Need help with oxidation question

How is aluminium 3+?

Al2(SO4)3

(SO4)2- has 2- charge
if Al in aluminium sulfate has ON x
then 2x + 3(-2) = 0 giving x = +3

I don’t understand the 3rd and 4th line of what you wrote can you please explain to me further

Al can't have oxidation number 0 because then the charges don't balance in Al2(SO4)3

How do you calculate the charger of sulphur (sorry I’m really dumb). And what’s ON x?

How do you calculate the charger of sulphur (sorry I’m really dumb).
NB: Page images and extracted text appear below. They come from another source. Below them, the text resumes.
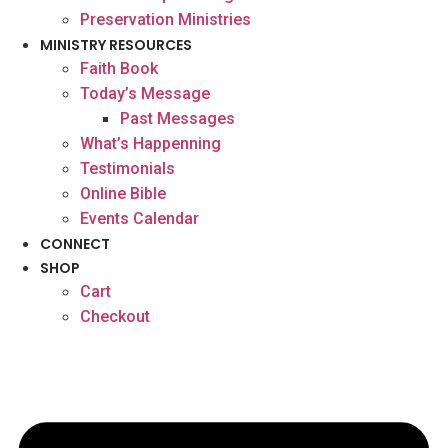
Preservation Ministries
MINISTRY RESOURCES
Faith Book
Today’s Message
Past Messages
What’s Happenning
Testimonials
Online Bible
Events Calendar
CONNECT
SHOP
Cart
Checkout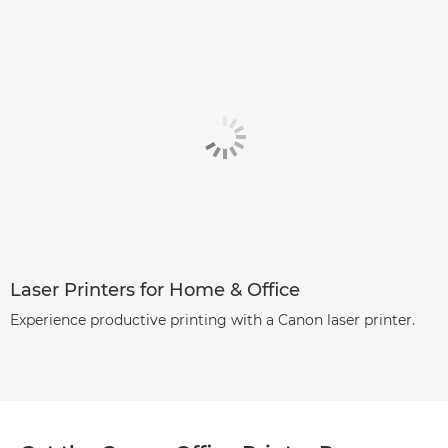
Laser Printers for Home & Office
Experience productive printing with a Canon laser printer.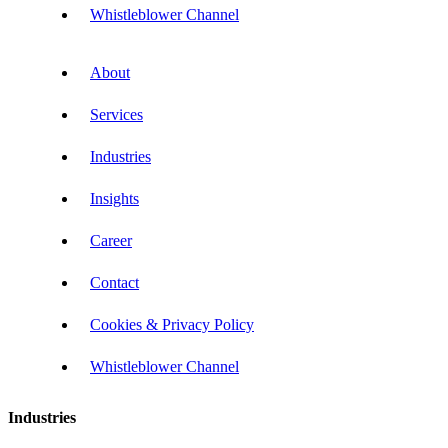
Whistleblower Channel
About
Services
Industries
Insights
Career
Contact
Cookies & Privacy Policy
Whistleblower Channel
Industries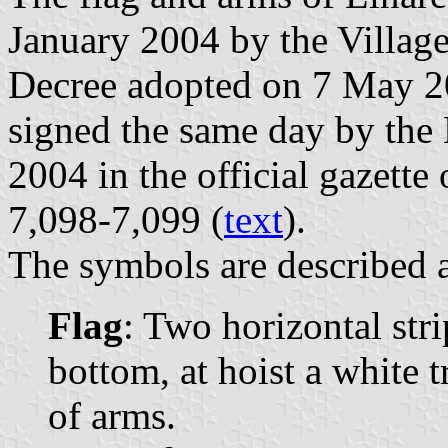
January 2004 by the Village
Decree adopted on 7 May 20
signed the same day by the
2004 in the official gazette
7,098-7,099 (
text
).
The symbols are described a
Flag
: Two horizontal str
bottom, at hoist a white 
of arms.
And what’s ON x?

If we’re turning sulphur and oxygen it into an ion and there’s the remaining 1 do we transfer it to the aluminium to make it Al3 instead if Al2?

The sulfate ion SO4^2- has a charge of 2-
The sulfur in it has an oxidation number (which I called ON) +6
I called the ON of aluminium x because it's unknown, then I solved for it. Did your teacher not explain this topic??
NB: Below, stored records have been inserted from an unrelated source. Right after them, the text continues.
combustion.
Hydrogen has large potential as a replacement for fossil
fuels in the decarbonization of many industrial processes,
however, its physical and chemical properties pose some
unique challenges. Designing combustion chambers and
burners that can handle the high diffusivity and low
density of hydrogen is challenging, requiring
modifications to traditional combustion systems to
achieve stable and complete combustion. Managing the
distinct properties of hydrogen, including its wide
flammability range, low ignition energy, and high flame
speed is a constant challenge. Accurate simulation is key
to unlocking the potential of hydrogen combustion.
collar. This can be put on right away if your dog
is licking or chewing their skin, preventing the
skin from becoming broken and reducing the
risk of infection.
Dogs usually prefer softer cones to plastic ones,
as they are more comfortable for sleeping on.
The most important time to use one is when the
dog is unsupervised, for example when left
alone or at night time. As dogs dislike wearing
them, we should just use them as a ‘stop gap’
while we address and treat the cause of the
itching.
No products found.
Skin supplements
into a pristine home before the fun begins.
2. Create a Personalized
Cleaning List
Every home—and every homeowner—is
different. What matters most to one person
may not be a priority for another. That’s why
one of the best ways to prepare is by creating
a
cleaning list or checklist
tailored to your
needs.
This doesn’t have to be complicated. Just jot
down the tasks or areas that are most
Sorry I don't understand..

I understand now that x is 2x because aluminium is Al2. But I don’t understand why you did 3 x (-2). Is the -2 from the oxygen? And the 3 from the 3 part of the bracket of (SO4)3? Do you mind explaining it in steps and tell me if we need to turn it into an ion? Or maybe present your working out in a visual way. Sorry for bothering you. I have learning difficulties so I know it’s tough to explain things to me

I would also like to know the oxidation number for sulphur? I thought we times by the bracket for Al2(SO4)3 so I thought we would times 4 by 3

To calculate oxidation number of sulfur in sulfate (SO4)2-:
use the fact that you know the oxidation number of oxygen as -2
then call the oxidation number of S x

x + 4(-2) = -2
so x = +6

I’m feeling confused again (sorry). I know that Al2(SO4)3 and we turn (SO4)3 into (SO4)2- then what happens to the remaining 1 or does that disappear because it’s a charge now?

I’m feeling confused again (sorry). I know that Al2(SO4)3 and we turn (SO4)3 into (SO4)2- then what happens to the remaining 1 or does that disappear because it’s a charge now?